* [What is expected]:
Keep to one stretch of the data below, the lines from the one with "Mask: the connected" up to and including the one with "One object in cyan, one", and return that stretch exactly.
+++ Task material
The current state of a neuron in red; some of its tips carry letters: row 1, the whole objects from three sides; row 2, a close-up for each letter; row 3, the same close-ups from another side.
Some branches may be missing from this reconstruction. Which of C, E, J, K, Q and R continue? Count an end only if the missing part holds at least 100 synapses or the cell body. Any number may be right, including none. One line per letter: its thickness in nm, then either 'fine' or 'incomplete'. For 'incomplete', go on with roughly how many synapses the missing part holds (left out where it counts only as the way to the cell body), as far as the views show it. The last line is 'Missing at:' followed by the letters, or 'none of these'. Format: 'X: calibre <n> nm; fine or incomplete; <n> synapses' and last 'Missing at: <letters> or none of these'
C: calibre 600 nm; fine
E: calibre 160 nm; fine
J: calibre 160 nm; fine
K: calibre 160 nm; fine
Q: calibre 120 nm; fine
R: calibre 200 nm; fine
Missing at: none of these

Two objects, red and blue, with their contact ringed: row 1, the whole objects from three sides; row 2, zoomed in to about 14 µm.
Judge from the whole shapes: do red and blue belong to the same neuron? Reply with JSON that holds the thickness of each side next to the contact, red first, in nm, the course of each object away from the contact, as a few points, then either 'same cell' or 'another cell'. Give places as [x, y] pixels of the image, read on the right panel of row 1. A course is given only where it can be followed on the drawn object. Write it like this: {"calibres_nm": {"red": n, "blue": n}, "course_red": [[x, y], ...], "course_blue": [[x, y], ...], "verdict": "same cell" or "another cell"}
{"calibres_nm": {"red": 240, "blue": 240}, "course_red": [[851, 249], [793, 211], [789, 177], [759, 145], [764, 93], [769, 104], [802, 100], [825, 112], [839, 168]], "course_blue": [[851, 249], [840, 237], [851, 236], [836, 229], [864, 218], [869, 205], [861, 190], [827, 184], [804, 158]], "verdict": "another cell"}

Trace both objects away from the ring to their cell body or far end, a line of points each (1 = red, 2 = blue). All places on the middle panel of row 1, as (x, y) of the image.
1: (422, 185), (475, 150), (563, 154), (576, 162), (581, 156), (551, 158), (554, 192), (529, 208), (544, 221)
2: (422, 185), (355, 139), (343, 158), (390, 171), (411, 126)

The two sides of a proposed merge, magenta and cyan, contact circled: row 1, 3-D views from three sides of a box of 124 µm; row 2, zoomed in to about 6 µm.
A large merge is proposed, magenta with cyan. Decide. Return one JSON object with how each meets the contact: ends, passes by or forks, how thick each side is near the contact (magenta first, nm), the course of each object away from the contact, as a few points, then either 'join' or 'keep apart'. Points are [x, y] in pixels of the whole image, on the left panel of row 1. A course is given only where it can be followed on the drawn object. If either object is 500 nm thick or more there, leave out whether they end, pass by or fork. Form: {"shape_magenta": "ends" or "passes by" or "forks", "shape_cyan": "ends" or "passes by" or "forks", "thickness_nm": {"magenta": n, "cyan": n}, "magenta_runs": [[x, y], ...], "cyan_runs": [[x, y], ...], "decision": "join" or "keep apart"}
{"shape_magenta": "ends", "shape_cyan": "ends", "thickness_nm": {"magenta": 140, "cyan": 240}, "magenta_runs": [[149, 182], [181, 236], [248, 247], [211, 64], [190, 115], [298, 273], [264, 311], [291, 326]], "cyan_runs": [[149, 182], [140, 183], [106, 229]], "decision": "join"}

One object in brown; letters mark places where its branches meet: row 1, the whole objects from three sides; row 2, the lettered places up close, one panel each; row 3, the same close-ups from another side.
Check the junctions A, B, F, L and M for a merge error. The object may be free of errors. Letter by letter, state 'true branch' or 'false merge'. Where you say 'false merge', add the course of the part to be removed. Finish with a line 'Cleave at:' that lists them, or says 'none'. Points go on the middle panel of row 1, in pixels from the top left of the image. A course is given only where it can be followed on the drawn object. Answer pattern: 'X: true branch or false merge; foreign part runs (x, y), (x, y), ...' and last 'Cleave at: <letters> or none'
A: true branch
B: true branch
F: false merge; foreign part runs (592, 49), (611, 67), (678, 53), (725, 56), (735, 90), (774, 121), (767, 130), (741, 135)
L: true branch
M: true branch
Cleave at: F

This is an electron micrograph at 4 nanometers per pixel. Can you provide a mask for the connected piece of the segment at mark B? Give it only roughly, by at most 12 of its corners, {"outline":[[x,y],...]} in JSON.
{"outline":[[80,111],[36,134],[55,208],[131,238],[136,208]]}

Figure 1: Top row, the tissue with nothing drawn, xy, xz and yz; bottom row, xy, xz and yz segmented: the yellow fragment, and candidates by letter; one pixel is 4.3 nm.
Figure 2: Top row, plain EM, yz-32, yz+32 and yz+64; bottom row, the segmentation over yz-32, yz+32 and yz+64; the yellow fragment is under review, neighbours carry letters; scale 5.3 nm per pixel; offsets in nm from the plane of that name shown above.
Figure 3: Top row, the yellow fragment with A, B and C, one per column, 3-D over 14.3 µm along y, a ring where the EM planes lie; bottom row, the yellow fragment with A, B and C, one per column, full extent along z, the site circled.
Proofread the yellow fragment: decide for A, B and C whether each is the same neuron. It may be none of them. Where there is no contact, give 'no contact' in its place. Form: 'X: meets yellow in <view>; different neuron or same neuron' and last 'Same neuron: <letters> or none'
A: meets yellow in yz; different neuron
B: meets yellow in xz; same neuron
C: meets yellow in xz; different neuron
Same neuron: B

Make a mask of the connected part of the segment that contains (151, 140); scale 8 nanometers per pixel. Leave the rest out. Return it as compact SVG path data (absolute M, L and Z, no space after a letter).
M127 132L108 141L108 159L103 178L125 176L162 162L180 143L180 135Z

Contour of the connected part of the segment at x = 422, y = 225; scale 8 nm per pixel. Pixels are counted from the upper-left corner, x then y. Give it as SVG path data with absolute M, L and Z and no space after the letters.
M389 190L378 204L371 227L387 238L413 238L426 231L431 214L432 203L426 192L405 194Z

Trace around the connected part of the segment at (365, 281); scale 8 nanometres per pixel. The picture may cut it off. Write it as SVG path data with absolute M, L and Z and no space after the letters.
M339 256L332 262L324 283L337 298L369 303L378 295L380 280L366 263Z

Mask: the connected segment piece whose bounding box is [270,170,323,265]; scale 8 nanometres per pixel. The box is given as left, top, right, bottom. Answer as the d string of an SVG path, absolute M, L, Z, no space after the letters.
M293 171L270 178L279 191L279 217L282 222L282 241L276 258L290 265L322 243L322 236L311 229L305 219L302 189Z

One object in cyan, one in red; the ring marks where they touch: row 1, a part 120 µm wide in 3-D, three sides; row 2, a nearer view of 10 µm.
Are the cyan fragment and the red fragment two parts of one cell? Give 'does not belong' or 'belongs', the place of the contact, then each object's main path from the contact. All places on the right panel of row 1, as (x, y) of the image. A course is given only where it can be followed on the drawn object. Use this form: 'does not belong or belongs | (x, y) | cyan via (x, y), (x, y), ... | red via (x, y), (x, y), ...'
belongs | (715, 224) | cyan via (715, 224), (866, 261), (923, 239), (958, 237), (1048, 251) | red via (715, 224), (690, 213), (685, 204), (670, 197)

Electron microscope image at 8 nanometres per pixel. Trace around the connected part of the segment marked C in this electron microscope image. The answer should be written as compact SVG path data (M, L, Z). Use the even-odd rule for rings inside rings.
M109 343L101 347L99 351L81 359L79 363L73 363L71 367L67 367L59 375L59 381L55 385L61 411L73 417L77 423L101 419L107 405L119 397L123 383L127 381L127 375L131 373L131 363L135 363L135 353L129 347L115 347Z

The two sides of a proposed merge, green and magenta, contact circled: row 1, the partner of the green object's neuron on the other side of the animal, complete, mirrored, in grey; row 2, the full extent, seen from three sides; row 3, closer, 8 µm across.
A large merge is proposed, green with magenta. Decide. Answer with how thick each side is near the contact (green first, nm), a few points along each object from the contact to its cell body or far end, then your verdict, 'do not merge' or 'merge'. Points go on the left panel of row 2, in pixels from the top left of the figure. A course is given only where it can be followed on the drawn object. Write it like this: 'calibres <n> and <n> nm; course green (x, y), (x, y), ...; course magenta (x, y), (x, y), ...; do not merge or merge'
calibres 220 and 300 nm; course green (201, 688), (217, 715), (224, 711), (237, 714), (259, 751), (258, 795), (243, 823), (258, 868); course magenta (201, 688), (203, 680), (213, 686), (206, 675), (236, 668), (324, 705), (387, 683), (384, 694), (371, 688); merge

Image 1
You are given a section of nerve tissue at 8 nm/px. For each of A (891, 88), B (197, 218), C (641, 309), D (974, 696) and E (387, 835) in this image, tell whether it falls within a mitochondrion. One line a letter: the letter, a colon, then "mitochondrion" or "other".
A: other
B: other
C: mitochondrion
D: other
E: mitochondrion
++++++
* [Solution to this task]:
Mask: the connected segment piece whose bounding box is [270,170,323,265]; scale 8 nanometres per pixel. The box is given as left, top, right, bottom. Answer as the d string of an SVG path, absolute M, L, Z, no space after the letters.
M293 171L270 178L279 191L279 217L282 222L282 241L276 258L290 265L322 243L322 236L311 229L305 219L302 189Z

One object in cyan, one in red; the ring marks where they touch: row 1, a part 120 µm wide in 3-D, three sides; row 2, a nearer view of 10 µm.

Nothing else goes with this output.